À son arrivée au pouvoir, le gouvernement disposera de 90 jours pour donner un cadre budgétaire à moyen terme, publier un décret fixant la trajectoire de l'équilibre structurel pour la durée de son mandat et définir une limite macroprudentielle d’endettement.
Cela dit, malgré des déficits supérieurs aux objectifs fixés pour 2023-2025, la dette publique est restée sous le seuil de 45% du PIB et la prime de risque souverain reste très faible au Chili (le CDS spread 5 ans n’est que de 43 pb). La dette publique devrait légèrement diminuer en 2026 (à 42,8% du PIB, après 43% en 2025).
IA : un leader institutionnel plutôt qu’industriel Concernant l’adoption de l’intelligence artificielle, le Chili fait figure de leader dans la région. Depuis début 2021, plusieurs grands axes de développement ont été annoncés par le gouvernement sortant. Ils se sont traduits par une augmentation des infrastructures, des formations et des incitations destinées à attirer les investissements dans le secteur. D’après les données de l’ECLAC (Economic Commission for Latin America and the Caribbean ), les dépenses en matière d’IA par habitant, bien que faibles à l’échelle mondiale, sont plus élevées au Chili (8 USD par habitant) que dans les autres pays de la région (4 USD en moyenne). En février 2026, le Chili a annoncé le lancement de Latam-GPT, premier modèle de langage open source conçu pour l’Amérique latine visant à créer des capacités de développement d’IA propres à la région (spécificité linguistique notamment).
Les effets économiques directs de ces politiques restent limités. Le poids du Chili dans les échanges commerciaux directement imputables à l’IA sont marginaux et le nombre de data centers est encore faible (59 fin 2025, contre 173 au Mexique et 197 au Brésil). En outre, d’après les estimations de l’ECLAC, la région ne capte qu’environ 1% des investissements mondiaux en IA, alors qu’elle représente près de 7% du PIB mondial.
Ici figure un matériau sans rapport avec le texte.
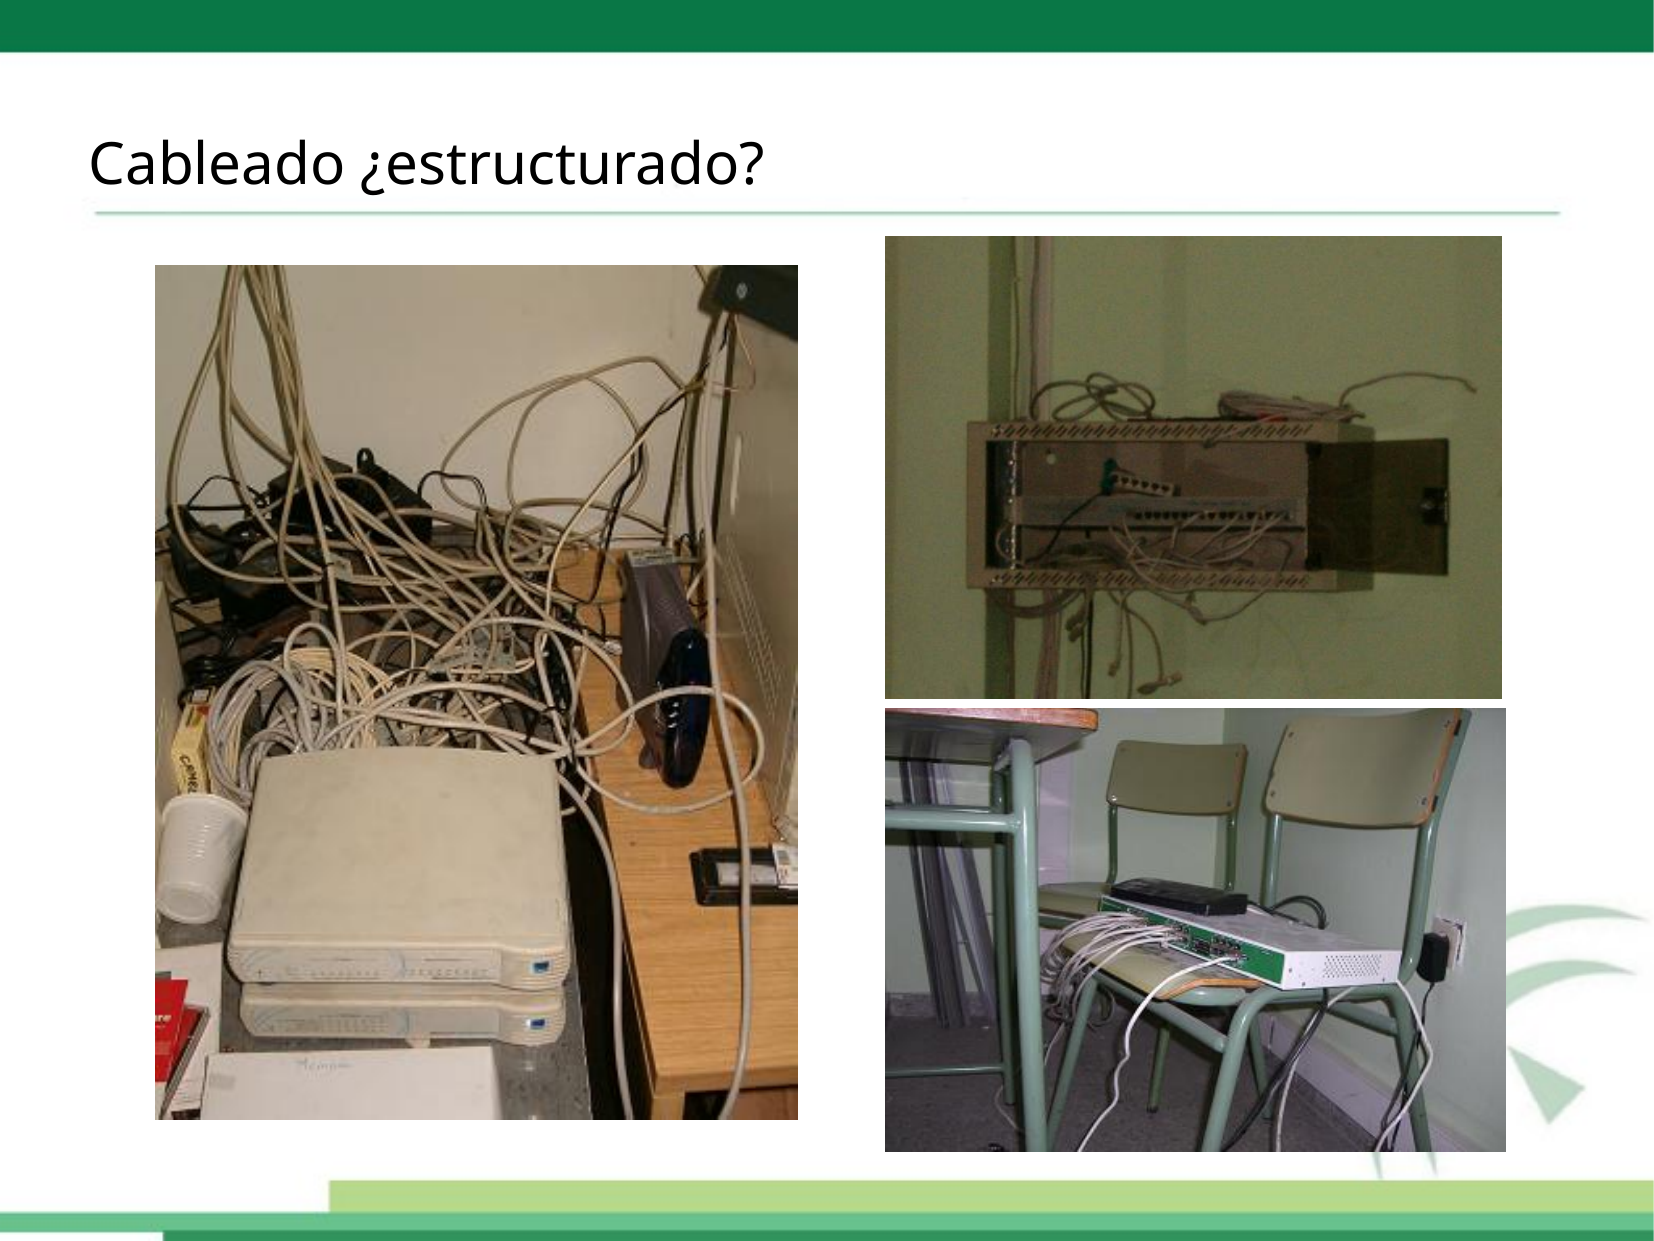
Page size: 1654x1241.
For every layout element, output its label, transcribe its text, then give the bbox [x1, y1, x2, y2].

picture [0, 0, 1654, 1241]
title Cableado ¿estructurado? [88, 58, 1577, 266]
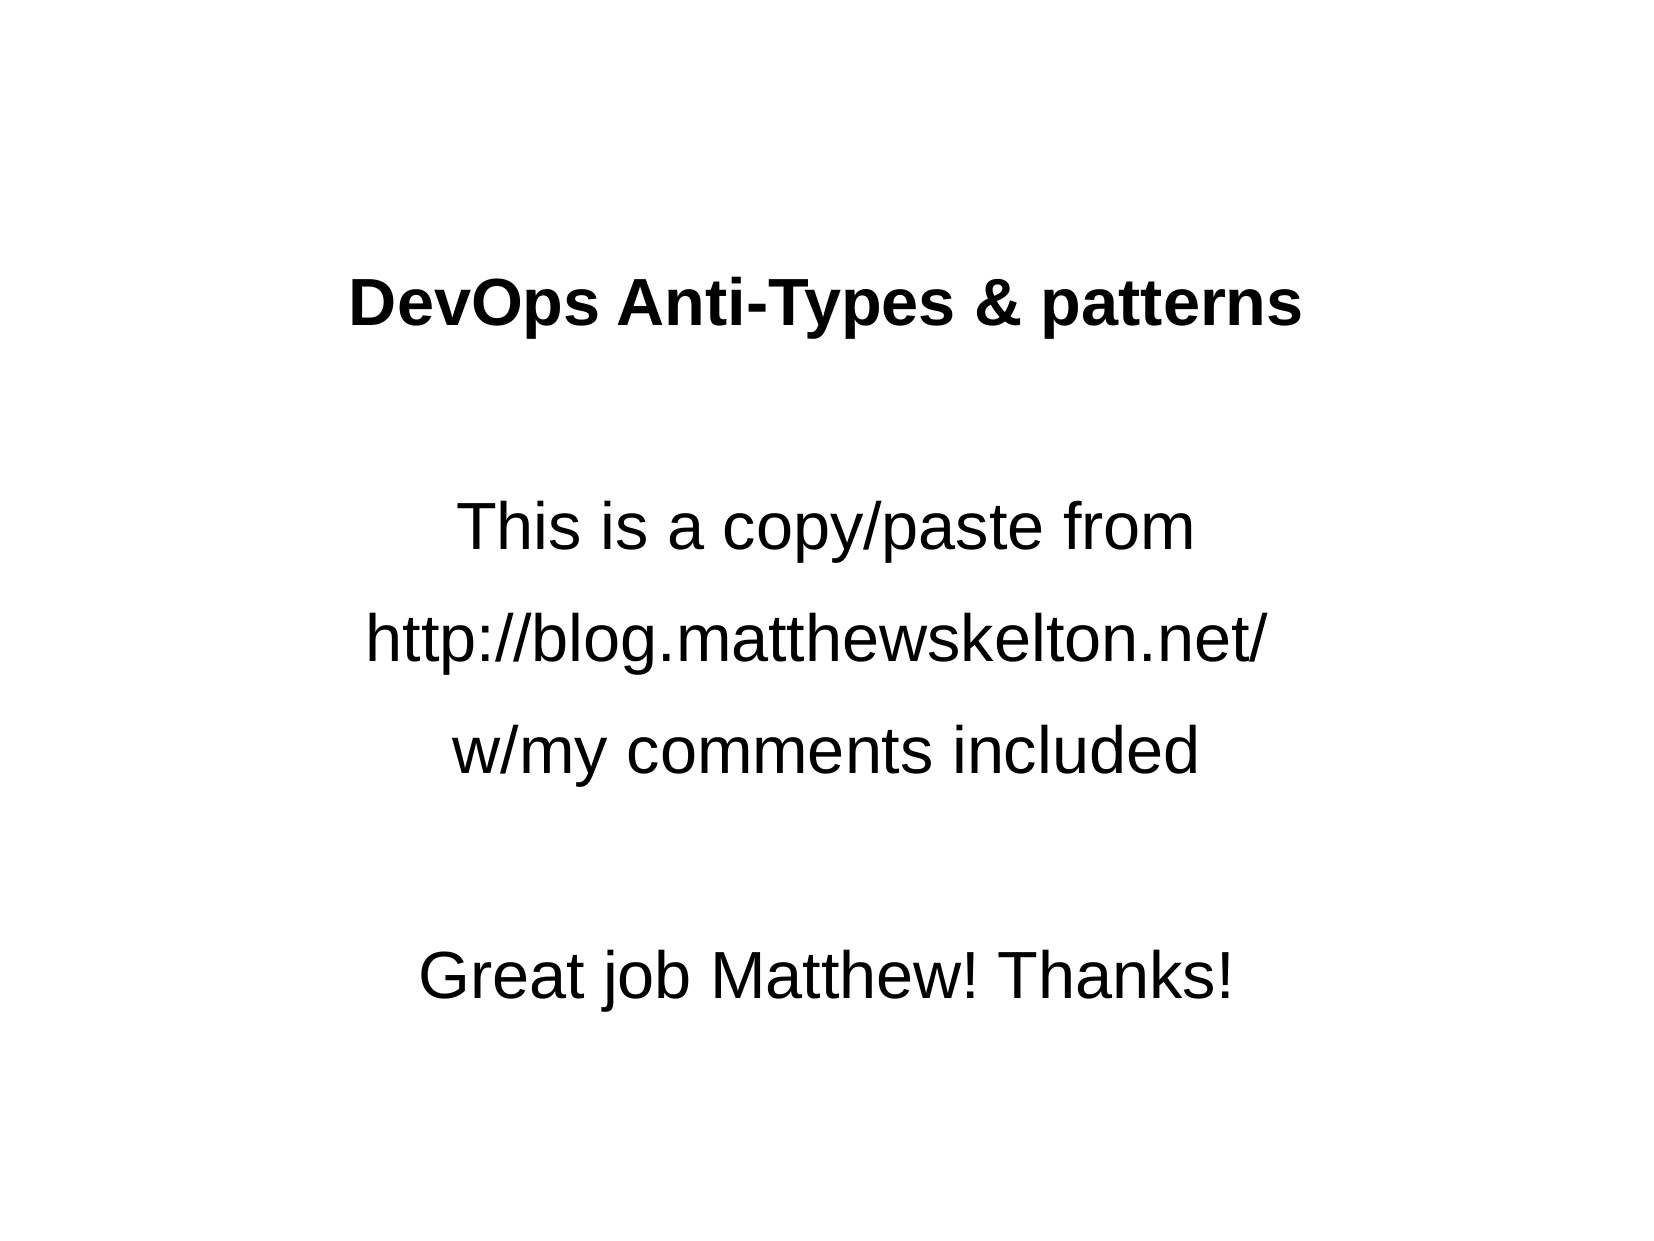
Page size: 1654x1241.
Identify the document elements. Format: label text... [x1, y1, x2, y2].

subtitle DevOps Anti-Types & patterns This is a copy/paste from http://blog.matthewskelton.net/ w/my comments included Great job Matthew! Thanks! [73, 145, 1581, 1095]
Cela dit, le Chili bénéficie d’un atout de taille : ses ressources en cuivre et surtout en lithium, essentiels au stockage énergétique dans les batteries lithium-ion (nécessaires aux infrastructures électriques et aux data centers ). À ce stade, le Chili exporte principalement du lithium peu transformé tandis que la valeur ajoutée industrielle est captée par les pays d’Asie (fabrication de composants). Le défi à moyen et long terme sera de concilier la montée en gamme dans la chaîne de valeur (avec le développement d’industries locales de batteries) et le maintien d’une position innovante dans la région, tout en composant avec les contraintes environnementales et sociales.
Achevé de rédiger le 27 février 2026.